FeatureType Utilities

DataUtilities.createType

This is great for quickly whipping up a FeatureType when making test cases. The correct thing to do is breakout a FeatureBuilder, and call a bunch of methods.

If you just want to do something quickly try the following:

FeatureType lineType = DataUtilities.createType("LINE", "centerline:LineString,name:\"\",id:0");

I admit that looks a bit strange, you can also use a Java class names if it makes you happy:

FeatureType schema = DataUtilities.createType("EDGE", "edge:Polygon,name:String,timestamp:java.util.Date");

If you need to set the coordinate reference system as well:

FeatureType lineType = DataUtilities.createType("LINE", "centerline:LineString:srid=32615,name:\"\",id:0");

Now we don't want to see you writing code to build up your initial "definition" String, that means you are doing something general (and dynamic!) and should go figure out [SimpleFeatureTypeBuilder|03 SimpleFeatureTypeBuilder and SimpleFeatureBuilder.

DataUtilties.subType

There are actually a couple subType methods depending on how complicated you want to get.

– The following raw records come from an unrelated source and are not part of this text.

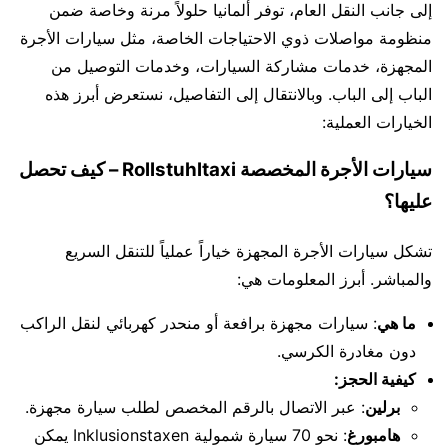
إلى جانب النقل العام، توفر ألمانيا حلولاً مرنة وخاصة ضمن
منظومة مواصلات ذوي الاحتياجات الخاصة، مثل سيارات الأجرة
المجهزة، خدمات مشاركة السيارات، وخدمات التوصيل من
الباب إلى الباب. وبالانتقال إلى التفاصيل، نستعرض أبرز هذه
الخيارات العملية:
سيارات الأجرة المخصصة Rollstuhltaxi – كيف تحصل
عليها؟
تشكل سيارات الأجرة المجهزة خياراً عملياً للتنقل السريع
والمباشر. أبرز المعلومات هي:
ما هي
: سيارات مجهزة برافعة أو منحدر كهربائي لنقل الراكب
دون مغادرة الكرسي.
كيفية الحجز:
برلين
: عبر الاتصال بالرقم المخصص لطلب سيارة مجهزة.
هامبورغ
: نحو 70 سيارة شمولية Inklusionstaxen يمكن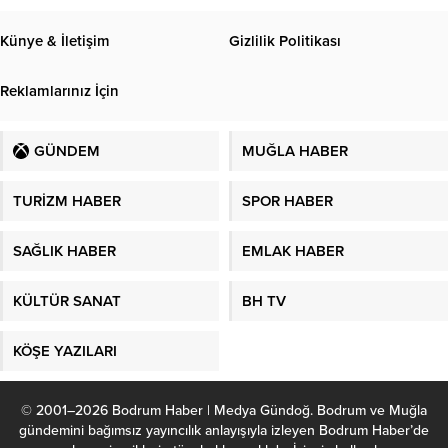
Künye & İletişim
Gizlilik Politikası
Reklamlarınız İçin
GÜNDEM
MUĞLA HABER
TURİZM HABER
SPOR HABER
SAĞLIK HABER
EMLAK HABER
KÜLTÜR SANAT
BH TV
KÖŞE YAZILARI
© 2001–2026 Bodrum Haber | Medya Gündoğ. Bodrum ve Muğla
gündemini bağımsız yayıncılık anlayışıyla izleyen Bodrum Haber’de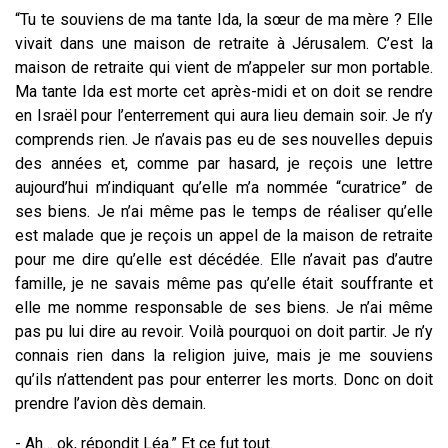
“Tu te souviens de ma tante Ida, la sœur de ma mère ? Elle
vivait dans une maison de retraite à Jérusalem. C’est la
maison de retraite qui vient de m’appeler sur mon portable.
Ma tante Ida est morte cet après-midi et on doit se rendre
en Israël pour l’enterrement qui aura lieu demain soir. Je n’y
comprends rien. Je n’avais pas eu de ses nouvelles depuis
des années et, comme par hasard, je reçois une lettre
aujourd’hui m’indiquant qu’elle m’a nommée “curatrice” de
ses biens. Je n’ai même pas le temps de réaliser qu’elle
est malade que je reçois un appel de la maison de retraite
pour me dire qu’elle est décédée
.
Elle n’avait pas d’autre
famille, je ne savais même pas qu’elle était souffrante et
elle me nomme responsable de ses biens. Je n’ai même
pas pu lui dire au revoir. Voilà pourquoi on doit partir.
Je n’y
connais rien dans la religion juive, mais je me souviens
qu’ils n’attendent pas pour enterrer les morts. Donc on doit
prendre l’avion dès demain.
- Ah… ok, répondit Léa.” Et ce fut tout.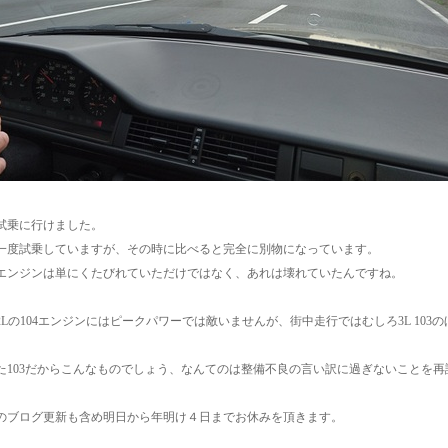
試乗に行けました。
一度試乗していますが、その時に比べると完全に別物になっています。
エンジンは単にくたびれていただけではなく、あれは壊れていたんですね。
3.2Lの104エンジンにはピークパワーでは敵いませんが、街中走行ではむしろ3L 1
。
た103だからこんなものでしょう、なんてのは整備不良の言い訳に過ぎないことを
のブログ更新も含め明日から年明け４日までお休みを頂きます。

FeatureType schema = DataUtilities.createType("EDGE", "edge:Polygon,name:String");
CoordinateReferenceSystem crs = CRS.decode( "EPSG:4326" );

schema = DataUtilities.subType( schema, null, crs );

You can also get a bit more complicated and choose exactly which attributes you want.

FeatureType schema = DataUtilities.createType("EDGE", "edge:Polygon,name:String,timestamp:java.util.Date");

schema = DataUtilities.subType( schema, new String[]{"edge","name"}, null );

DataUtilities.schema

You can use this method to quickly get a representation of a FeatureType:

System.out.println("FeatureType: " + DataUtilities.spec(featureType));

The representation is the same one used by createType above.

Features

DataUtilities.collection

DataUtilities has helper methods to turn almost anything into a FeatureCollection, this is really helpful when working with an API that expects a FeatureCollection.

Feature[] array;
...
return DataUtilties.collection( array );

Do be careful some of these implementations suck everything into memory! With GIS data sizes this will eventually break your application.

DataUtilities.reader

The FeatureReader API is on its way out (think Iterator<Feature> with IOExceptions), however DataUtilities sill lets you convert a perfectly good collection to this format.